You probably wont need to buy gaskets. I reused the stock gaskets when i installed my shorties... They are of better quality than what JBA sent.


----------



## Smokin'Goat (Apr 28, 2010)

*Hey RJ..*

Thanks for the info...

Sadly I have heard those wires are crap and I've ordered these boots 

Insultherm Spark Plug Boot Insulator | CableTiesAndMore

To go over some Taylor Thundervolts or some custom made Scotts from Heintz Racing.

Thanks tho..


Regards...Greg


----------



## GM4life (Mar 18, 2007)

I'm using MSD wires.

You don't need locking header bolts, stock ones work fine with some anti-seize. Stock header gaskets is fine too.
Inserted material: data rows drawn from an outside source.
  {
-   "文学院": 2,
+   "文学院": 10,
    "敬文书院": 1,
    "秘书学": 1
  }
I'm not using the boot protectors also, thought about getting some, but they been fine for a coulple few years.


----------



## Smokin'Goat (Apr 28, 2010)

*Gm...*

Are you running shorties or LT's? The extreme bend radius of the tubes near the spark plug makes it an issue.

Are you running the MSD 32819 shown on Maryland Speed?
MSD Super Conductor Spark Plug Wires (Red) - GM LSx Applications (Set of 8) [MSD-32819] - $74.95$61.20 : MarylandSpeed.com- Your First Stop on the Way to Performance!
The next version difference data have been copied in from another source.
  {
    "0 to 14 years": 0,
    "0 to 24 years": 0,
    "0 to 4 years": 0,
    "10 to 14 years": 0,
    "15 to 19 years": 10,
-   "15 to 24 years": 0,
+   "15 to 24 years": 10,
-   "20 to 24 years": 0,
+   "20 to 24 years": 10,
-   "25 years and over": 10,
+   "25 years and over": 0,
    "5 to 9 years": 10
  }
I've ordered the insulative protect a boots and it's too late-the Stage 8 locking bolts are on the way....I'm a newb and don't want to have to do this twice

Regards...Greg

PS...What exhaust system are you running front to back?


----------



## GM4life (Mar 18, 2007)

I'm running JBA Shorties also. I bought my MSD wires brand new from ebay, they do run close to the headers but I clocked them to were they are not touching the headers. I guess the high temp boots keep them protected, because I haven't had an issue with them. The ones you have listed are the same ones I have. 

I'm running JBA Ti ceramic coated shortie headers with stock mids(for now), and a custom Magnaflow 2.5" Dual/Dual, stainless, mandril bends, and Magnaflow's X-pipe.


----------



## Smokin'Goat (Apr 28, 2010)

*Thanks GM!*

For the specific info!


I'll keep you posted how the "mod day" goes on 6/1...

Regards...Greg


----------



## RJ_05GTO (Jul 6, 2008)

Smokin'Goat said:


> Thanks for the info...
> 
> Sadly I have heard those wires are crap and I've ordered these boots
> 
> ...


They are not crap. Im using them with no problems. I believe the wires are made by MSD with JBA sleeves on them. But whatever you choose the important thing is to make sure they do not touch the header.


----------